THINGS TO DO:
1. Return the part of the John Stubbs biography below starting with "Publication of French" and going on through "diminution of liberty.", word for word.
2. Resume the biography of John Stubbs below, writing on from its last sentence.

EXERCISE PASSAGE:
|---|

John Stubbs (or Stubbe) (c. 1544 – after 25 September 1589) was an English pamphleteer, political commentator and sketch artist during the Elizabethan era.

He was born in the County of Norfolk, and was educated at Trinity College, Cambridge. After reading law at Lincoln's Inn, he lived at Thelveton, in the County of Norfolk. He was a committed Puritan, and he opposed the negotiations for marriage between Queen Elizabeth I and Francis, Duke of Anjou, a Roman Catholic who was the brother of the King of France.

Publication of French Marriage pamphlet
In 1579 he put his opinions into a pamphlet entitled The Discovery of a Gaping Gulf whereunto England is like to be swallowed by another French Marriage, if the Lord forbid not the banns, by letting her Majesty see the sin and punishment thereof. Copies of the text were later publicly burned in the kitchen stove of Stationer's Hall.  The pamphlet argued that at forty-six years old Elizabeth was too old to have children and therefore had no need for marriage. He argued that English values, customs, language and morality would be undermined by so close a relationship with the French monarchy.

Stubbs argued that his objective was to protect the freedom of thought and free speech that he said was associated with Protestantism. The proposed marriage could lead to a restoration of Catholic orthodoxy with its diminution of liberty.

Stubbs undiplomatically described the proposed wedding as a "contrary coupling," "an immoral union, an uneven yoking of the clean ox to the unclean ass, a thing forbidden in the law" as laid down by St. Paul, a "more foul and more gross" union that would draw the wrath of God on England and leave the English "pressed down with the heavy loins of a worse people and beaten as with scorpions by a more vile nation."

Trial, punishment, and further writing
Elizabeth's court were displeased by the publication. Circulation of this pamphlet was prohibited, and Stubbs, his printer, and publisher were tried at Westminster, found guilty of "seditious writing", and sentenced to have their right hands cut off by means of a cleaver driven through the wrist by a mallet.  Initially Queen Elizabeth had favoured the death penalty but was persuaded by adviser John Jovey to opt for the lesser sentence. The printer was subsequently pardoned by Elizabeth, but in the case of Stubbs and his publisher the sentence was carried out, and Stubbs' right hand was cut off on 3 November 1579. At the time Stubbs protested his loyalty to the Crown, and immediately before the public dismemberment delivered a shocking pun: "Pray for me now my calamity is at hand." His right hand having been cut off, he removed his hat with his left hand and cried "God Save the Queen!" before fainting.

|---|

EXCERPTED RECORDS:

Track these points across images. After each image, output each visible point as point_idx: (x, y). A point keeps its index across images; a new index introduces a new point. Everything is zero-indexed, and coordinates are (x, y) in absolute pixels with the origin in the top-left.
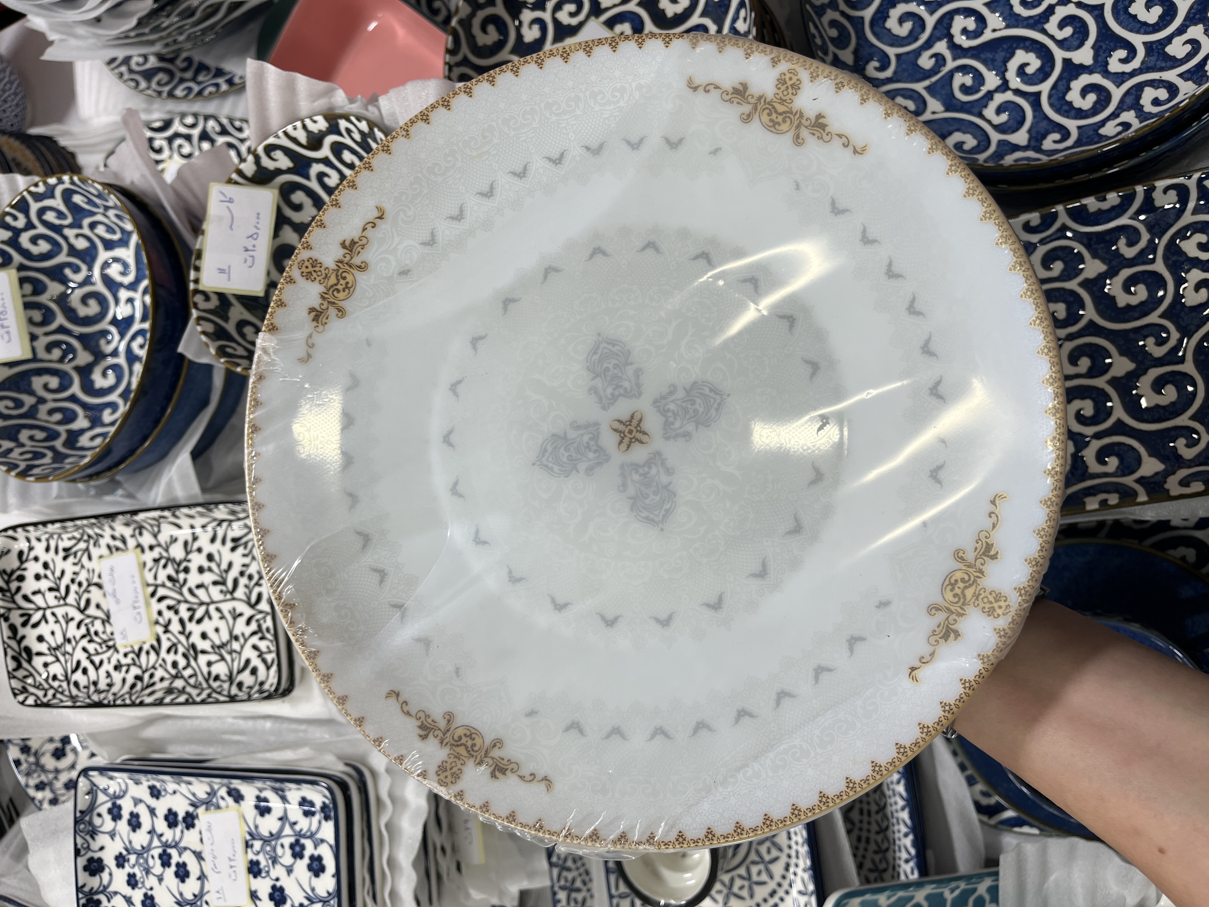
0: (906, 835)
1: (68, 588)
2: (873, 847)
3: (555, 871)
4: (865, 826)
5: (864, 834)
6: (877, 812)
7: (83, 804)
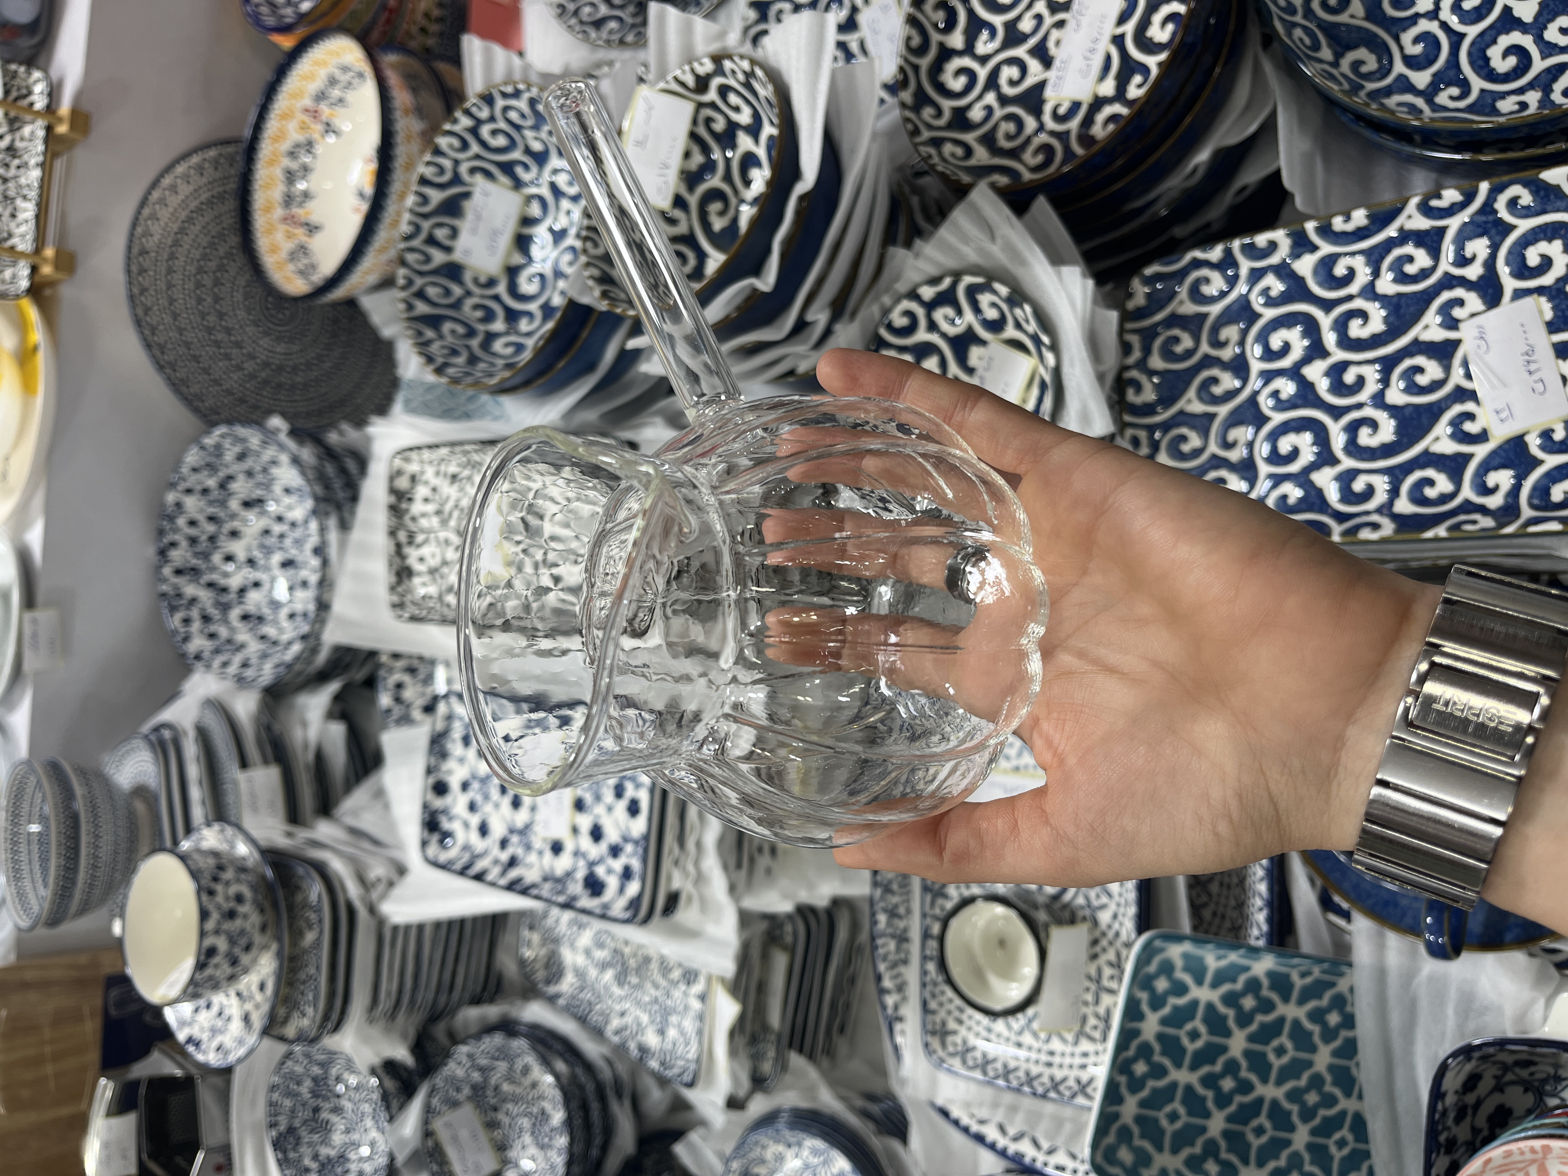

|---|

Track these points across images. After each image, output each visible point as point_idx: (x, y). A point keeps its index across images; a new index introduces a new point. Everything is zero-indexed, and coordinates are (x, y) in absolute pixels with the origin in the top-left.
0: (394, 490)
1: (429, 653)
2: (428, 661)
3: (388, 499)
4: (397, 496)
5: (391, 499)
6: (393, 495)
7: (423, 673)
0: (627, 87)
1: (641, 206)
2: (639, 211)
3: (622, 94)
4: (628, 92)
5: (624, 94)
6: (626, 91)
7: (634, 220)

|---|

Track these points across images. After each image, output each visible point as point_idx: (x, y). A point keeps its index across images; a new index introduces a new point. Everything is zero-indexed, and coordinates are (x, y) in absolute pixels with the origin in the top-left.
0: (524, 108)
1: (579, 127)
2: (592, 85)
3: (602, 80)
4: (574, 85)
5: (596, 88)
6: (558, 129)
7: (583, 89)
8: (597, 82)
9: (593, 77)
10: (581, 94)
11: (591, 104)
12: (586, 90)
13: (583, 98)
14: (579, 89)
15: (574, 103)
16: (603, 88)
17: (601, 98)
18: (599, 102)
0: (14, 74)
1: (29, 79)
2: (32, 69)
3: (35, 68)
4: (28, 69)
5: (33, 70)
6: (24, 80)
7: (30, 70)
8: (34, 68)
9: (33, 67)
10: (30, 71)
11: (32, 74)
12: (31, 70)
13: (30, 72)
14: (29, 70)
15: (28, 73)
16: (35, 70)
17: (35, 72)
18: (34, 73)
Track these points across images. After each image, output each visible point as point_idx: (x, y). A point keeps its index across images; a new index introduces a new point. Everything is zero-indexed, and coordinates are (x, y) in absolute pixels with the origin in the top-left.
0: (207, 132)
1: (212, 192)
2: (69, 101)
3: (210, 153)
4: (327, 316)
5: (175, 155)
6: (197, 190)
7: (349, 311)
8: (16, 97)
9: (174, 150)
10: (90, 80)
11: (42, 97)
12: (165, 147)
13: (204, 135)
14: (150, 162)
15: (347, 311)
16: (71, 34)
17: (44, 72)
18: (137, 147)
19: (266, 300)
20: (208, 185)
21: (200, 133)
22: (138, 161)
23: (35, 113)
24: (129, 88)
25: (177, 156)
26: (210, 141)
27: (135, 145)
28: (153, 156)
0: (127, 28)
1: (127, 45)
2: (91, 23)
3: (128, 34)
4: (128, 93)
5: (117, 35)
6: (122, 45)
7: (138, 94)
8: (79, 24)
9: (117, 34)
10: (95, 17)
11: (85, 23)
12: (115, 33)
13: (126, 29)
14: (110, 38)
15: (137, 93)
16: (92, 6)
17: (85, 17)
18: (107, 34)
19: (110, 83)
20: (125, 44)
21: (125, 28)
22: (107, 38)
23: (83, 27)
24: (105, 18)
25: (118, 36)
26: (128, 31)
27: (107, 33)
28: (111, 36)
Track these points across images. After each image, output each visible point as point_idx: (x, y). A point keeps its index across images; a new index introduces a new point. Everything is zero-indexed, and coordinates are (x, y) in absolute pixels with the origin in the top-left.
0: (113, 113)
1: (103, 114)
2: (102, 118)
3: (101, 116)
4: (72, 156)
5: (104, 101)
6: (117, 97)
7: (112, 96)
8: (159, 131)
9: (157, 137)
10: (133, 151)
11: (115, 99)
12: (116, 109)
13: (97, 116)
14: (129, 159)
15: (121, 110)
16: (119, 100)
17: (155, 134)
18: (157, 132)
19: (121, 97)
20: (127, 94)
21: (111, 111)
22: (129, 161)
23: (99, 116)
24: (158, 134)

|---|

RESULTS FOR EACH TASK:
1.
Publication of French Marriage pamphlet
In 1579 he put his opinions into a pamphlet entitled The Discovery of a Gaping Gulf whereunto England is like to be swallowed by another French Marriage, if the Lord forbid not the banns, by letting her Majesty see the sin and punishment thereof. Copies of the text were later publicly burned in the kitchen stove of Stationer's Hall.  The pamphlet argued that at forty-six years old Elizabeth was too old to have children and therefore had no need for marriage. He argued that English values, customs, language and morality would be undermined by so close a relationship with the French monarchy.

Stubbs argued that his objective was to protect the freedom of thought and free speech that he said was associated with Protestantism. The proposed marriage could lead to a restoration of Catholic orthodoxy with its diminution of liberty.

2.
Stubbs was subsequently imprisoned for eighteen months. On being released in 1581 he continued to write, publishing, among other pamphlets, a reply to Cardinal Allen's Defence of the English Catholics. Despite his punishment, he remained a loyal subject of Queen Elizabeth and later served in the House of Commons as MP for Great Yarmouth in the English Parliament of 1589.
 
He died and was buried with military honours on the shore at Le Havre, France, where he seems to have gone to volunteer for military service (despite the disability caused by his punishment) under Henry of Navarre. His will, dated 25 September 1589, was probated on 27 June 1590.

Marriage and issue
John Stubbs married Anne de Vere (d. 1617), widow of Christopher Shernborne (d. 7 July 1575), and daughter of Aubrey de Vere, second son of John de Vere, 15th Earl of Oxford. By her marriage to Christopher Shernborne, Anne had a son, Francis Shernborne, esquire, who was the last of the male line to bear the surname. Francis Shernborne married Martha Colt, said to have been the daughter of Sir George Colt of Cavendish, Suffolk, by whom he had a daughter and heir, Mary Colt, who married Sir Augustine Sotherton of Taverham, near Norwich.

Stubbs was brother-in-law of the noted Puritan divine Thomas Cartwright, who married his sister Alice. Anne Stubbs, John's wife, was a Brownist.

Modern research on Stubbs
Linda Gregerson of the University of Michigan  a book, Commonwealth of the Word:  Nation and Reformation in Early Modern England, that closely examines Stubbs' life and the contradictions of his loyalty to the Crown in light of his punishment, as well as the role of nationalism, patriotism and religion in shaping his beliefs.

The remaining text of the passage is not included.